::: Input records :::

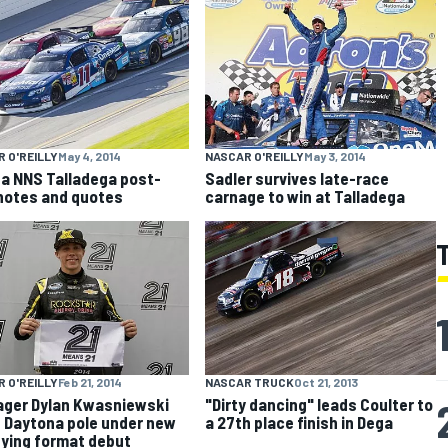
 O'REILLY
May 4, 2014
NASCAR O'REILLY
May 3, 2014
a NNS Talladega post-
Sadler survives late-race
notes and quotes
carnage to win at Talladega
 O'REILLY
Feb 21, 2014
NASCAR TRUCK
Oct 21, 2013
ger Dylan Kwasniewski
"Dirty dancing" leads Coulter to
 Daytona pole under new
a 27th place finish in Dega
fying format debut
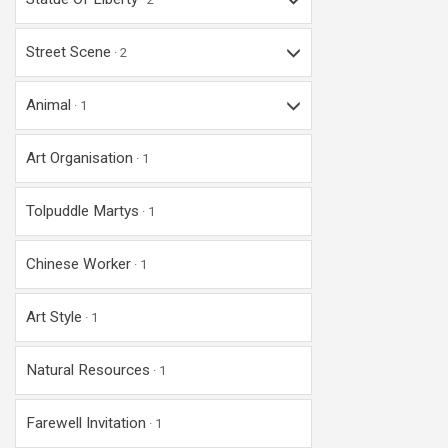
Street Scene
2
Animal
1
Art Organisation
1
Tolpuddle Martys
1
Chinese Worker
1
Art Style
1
Natural Resources
1
Farewell Invitation
1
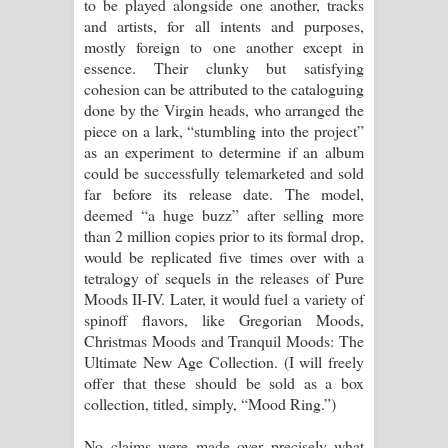
to be played alongside one another, tracks
and artists, for all intents and purposes,
mostly foreign to one another except in
essence. Their clunky but satisfying
cohesion can be attributed to the cataloguing
done by the Virgin heads, who arranged the
piece on a lark, “stumbling into the project”
as an experiment to determine if an album
could be successfully telemarketed and sold
far before its release date. The model,
deemed “a huge buzz” after selling more
than 2 million copies prior to its formal drop,
would be replicated five times over with a
tetralogy of sequels in the releases of Pure
Moods II-IV. Later, it would fuel a variety of
spinoff flavors, like Gregorian Moods,
Christmas Moods and Tranquil Moods: The
Ultimate New Age Collection. (I will freely
offer that these should be sold as a box
collection, titled, simply, “Mood Ring.”)
No claims were made over precisely what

:::

Problem to solve >>
Only the lines from the one with "as an experiment to determine if an album" through the final line above should be repeated, each exactly as written.

Problem solution >>
as an experiment to determine if an album
could be successfully telemarketed and sold
far before its release date. The model,
deemed “a huge buzz” after selling more
than 2 million copies prior to its formal drop,
would be replicated five times over with a
tetralogy of sequels in the releases of Pure
Moods II-IV. Later, it would fuel a variety of
spinoff flavors, like Gregorian Moods,
Christmas Moods and Tranquil Moods: The
Ultimate New Age Collection. (I will freely
offer that these should be sold as a box
collection, titled, simply, “Mood Ring.”)
No claims were made over precisely what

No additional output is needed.